Lessons of the Syrian Reactor - Bruce Riedel (National Interest)

  • In April 2007 at the White House, Stephen Hadley, the U.S. national security adviser at the time, welcomed Meir Dagan, head of the Mossad, who came with a special briefing for his American host. Dagan revealed a secret nuclear reactor in the final stages of construction in the Syrian desert, developed with the help of North Korea. Knowledge of this project constituted a stunning intelligence coup for Israel.

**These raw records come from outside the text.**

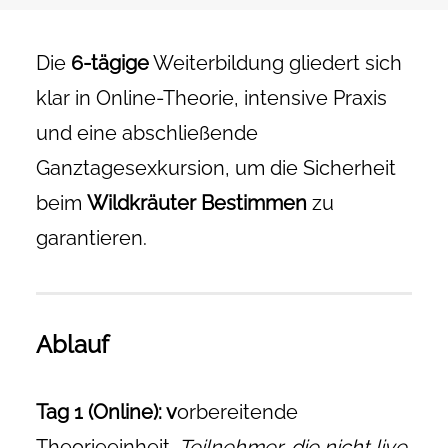
Die
6-tägige
Weiterbildung gliedert sich
klar in Online-Theorie, intensive Praxis
und eine abschließende
Ganztagesexkursion, um die Sicherheit
beim
Wildkräuter Bestimmen
zu
garantieren.
Ablauf
Tag 1 (Online): v
orbereitende
Theorieeinheit.
Teilnehmer, die nicht live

  • Later that year, on September 6, 2007, the Israeli Air Force destroyed Syria's nuclear facility at Al Kibar along the Euphrates River. It was a dramatic demonstration of intelligence success - all the more so given the ongoing civil war in Syria. The world does not need to worry about a Syrian nuclear reactor under threat of capture by Islamic radicals. Israel took that concern off the table.
  • The Israelis tentatively identified the reactor for what it was in late 2006. According to former CIA director Michael Hayden, the CIA saw the construction as suspicious but did not recognize it as a nuclear reactor until "a report from a foreign partner initially identified the structure at Al Kibar as a nuclear reactor similar to one in North Korea."
  • The Israelis supplemented their data with soil and plant samples acquired by an IDF commando mission in August 2007. Soldiers from the IDF's elite Sayeret Matkal commando unit were covertly flown in by CH-53 helicopters to the Al Kibar region to acquire the samples.
  • Israeli accounts also stress the role of General Mohammed Suleiman, who was in charge of the reactor's construction and security. Suleiman was Assad's chief adviser on all WMD projects and dealt extensively with the North Koreans and Iranians. Suleiman was assassinated in August 2008 at his seaside home near Tartus, Syria.

    The writer, director of the Intelligence Project at the Brookings Institution, was a career CIA officer and served on the staff of the National Security Council.